China’s Most Popular App Apologizes After Translating ‘Black Foreigner’ As The N-Word

China’s Most Popular App Apologizes After Translating ‘Black Foreigner’ As The N-Word

The translation service in China’s biggest messaging app, WeChat, is being retooled after offering a racist slur as a translation for the phrase “black foreigner.”

Image: WeChat

Ann James, a black theatre director based in Shanghai, messaged her colleagues in English on Wednesday to say she was running late. When a coworker replied in Chinese, WeChat translated their message into English as “The nigger is late.” As Sixth Tone explains, “hei laowai,” the term the coworker actually used, is a neutral phrase meaning “black foreigner.” But until the issue was raised following James’ rude awakening, WeChat sometimes translated it as the n-word.
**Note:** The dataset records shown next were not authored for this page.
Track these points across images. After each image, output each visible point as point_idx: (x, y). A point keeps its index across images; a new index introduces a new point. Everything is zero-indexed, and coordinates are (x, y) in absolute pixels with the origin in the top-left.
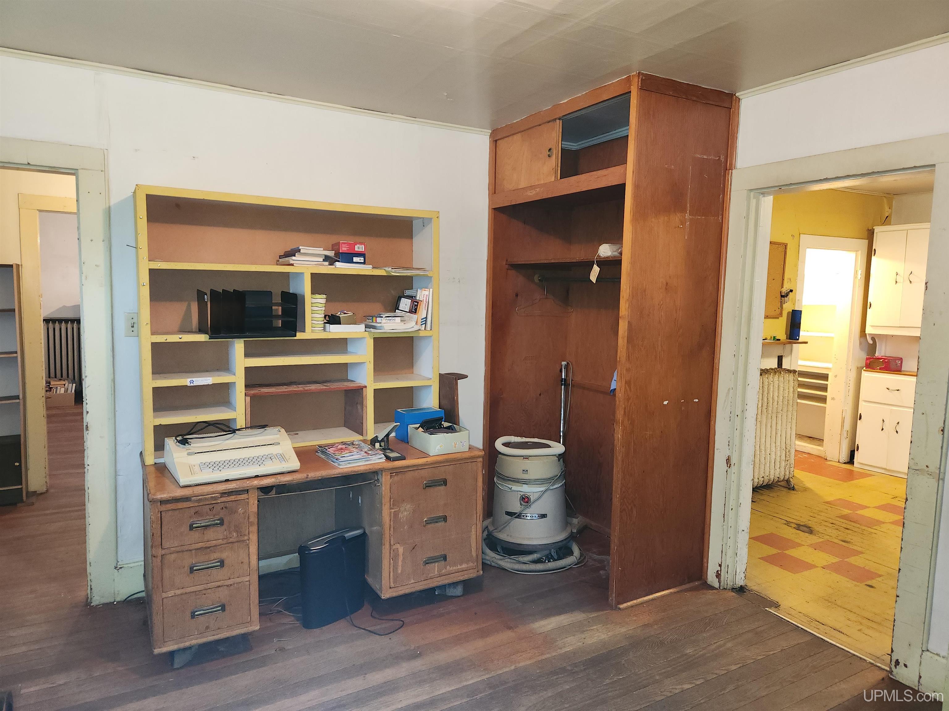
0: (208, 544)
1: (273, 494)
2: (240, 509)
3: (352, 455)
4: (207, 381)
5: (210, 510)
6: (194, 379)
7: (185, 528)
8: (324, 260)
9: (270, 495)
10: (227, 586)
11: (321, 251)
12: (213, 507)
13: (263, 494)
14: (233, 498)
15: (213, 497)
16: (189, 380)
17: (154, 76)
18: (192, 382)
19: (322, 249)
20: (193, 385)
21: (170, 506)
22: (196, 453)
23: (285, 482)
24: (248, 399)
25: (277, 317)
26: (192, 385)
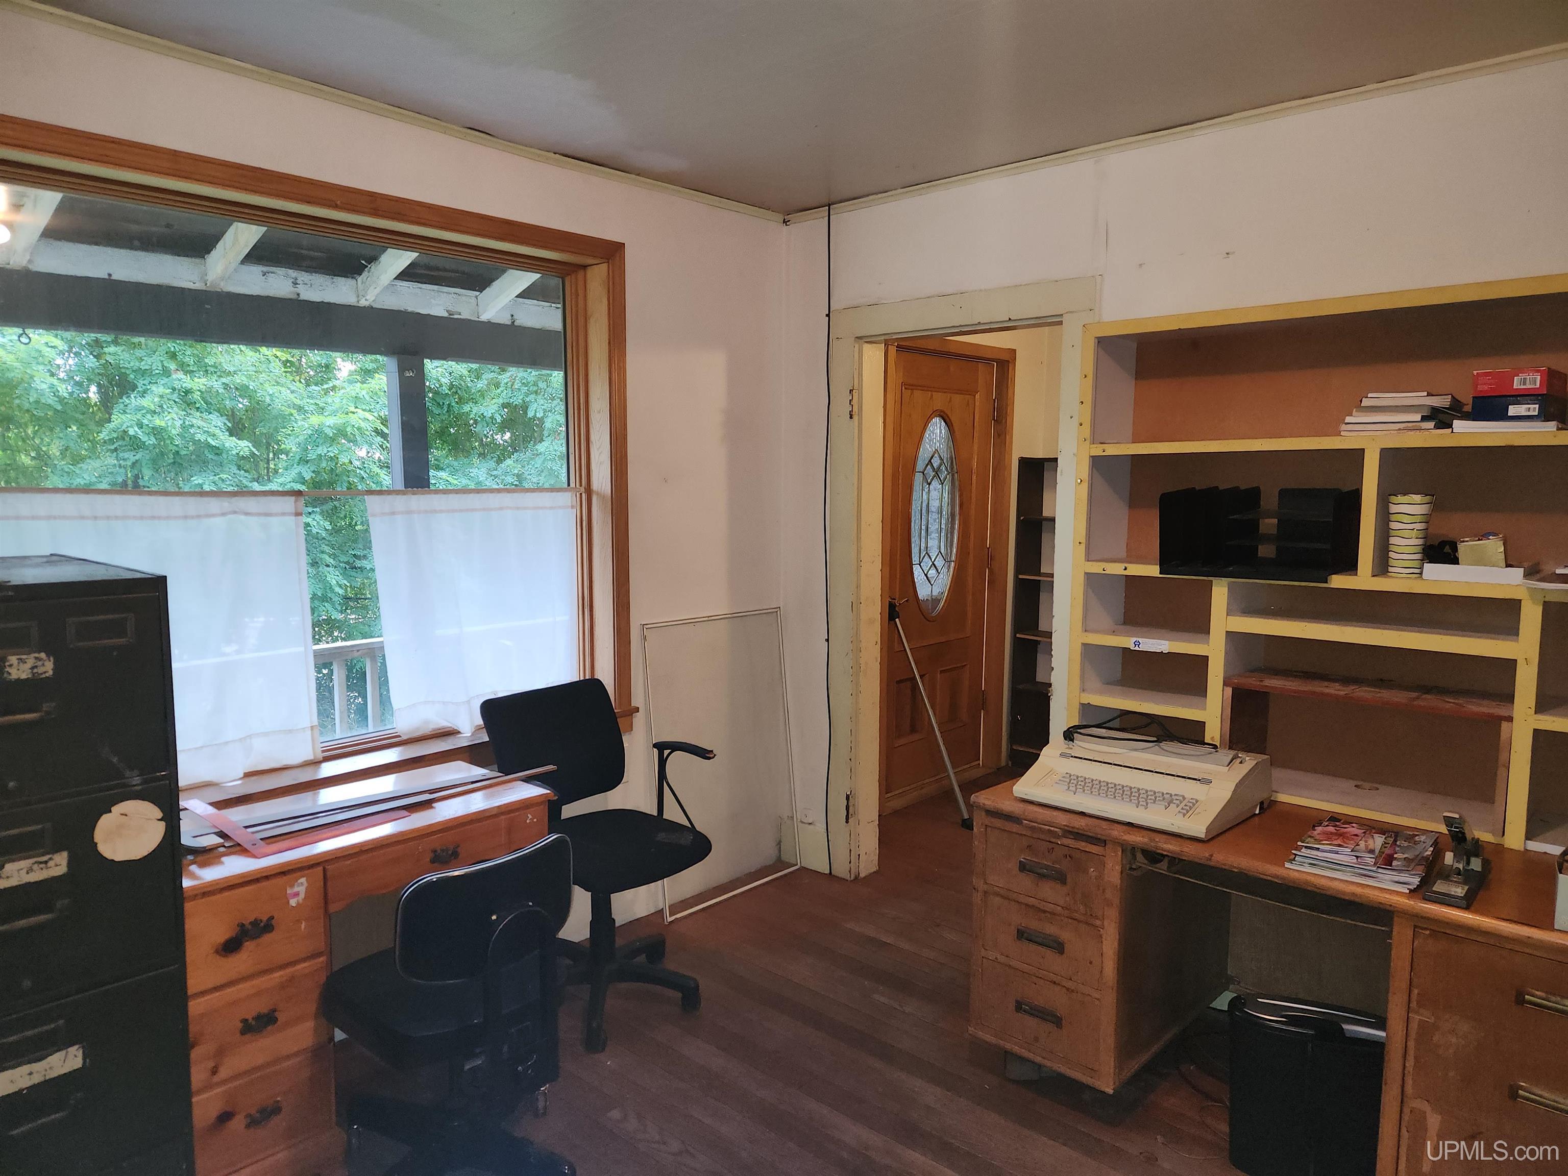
0: (1042, 905)
1: (1162, 868)
2: (1092, 870)
3: (1337, 853)
4: (1160, 647)
5: (1049, 852)
6: (1140, 640)
7: (1013, 866)
8: (1424, 419)
9: (1156, 868)
10: (1068, 989)
11: (1420, 398)
12: (1053, 848)
13: (1146, 862)
14: (1082, 845)
15: (1051, 830)
16: (1134, 639)
17: (1158, 137)
18: (1137, 644)
19: (1425, 394)
20: (1138, 649)
21: (998, 823)
22: (1072, 757)
23: (1168, 851)
24: (1229, 691)
25: (1267, 538)
26: (1136, 648)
WeChat sent Sixth Tone the following apology, but gave no further explanation: “We’re very sorry for the inappropriate translation. After receiving users’ feedback, we immediately fixed the problem.” The platform boasts a staggering 700 million users worldwide and, in China, is used for everything from booking plane tickets to paying utility bills to office communications.

WeChat confirmed their software uses neural machine translation, AI that’s been trained on vast quantities of text to gain new vocabulary and, crucially, discern the specific contexts in which to use these new words. That second part may be what triggered the slur. From Sixth Tone:

A local English-language media outlet, That’s Shanghai, reported the story and found that the translator gave neutral translations in some instances but used the slur when the phrase in question included a negative term, such as “late” or “lazy.” Sixth Tone’s own testing on Wednesday evening found similar results.

Recognising patterns is the core of language AI. Neural language processing AI picks up on patterns between associated words, then spits them back out. In 2016, for example, researchers used algorithms trained on Google News copy to uncover associations the news crawler was picking up. As the algorithm determined, “Emily” is to “Ebony” as “pancakes” are to “fried chicken.” In another case, it found “man” is to “woman” as “doctor” is to “nurse.”

This is essentially how you “teach” AI to be racist. AI literalizes negative connotations. If the phrases “black foreigner” or “black person” are used as slurs in conjunction with words like “lazy” or “slow” in the source text, the AI picks up on those patterns and makes them explicit. All the AI does is repeat the associations buried in its source.

Interestingly, the derogatory translations seem to have been provided by an unspecified service, while the inoffensive translations were explicitly performed by Microsoft Translator. That’s Shanghai couldn’t replicate the offensive translation in either Bing Translator or Microsoft’s Neural Machine Translation system. “Hei laowai,” even when coupled with words like “lazy” or “rude,” still produced “black foreigner.” One could infer that Microsoft’s platform either removed the slur already or that association had never been made.

Neural language processing was invented so AI could speak and think more like humans. Sadly, they’re learning the worst of what we offer.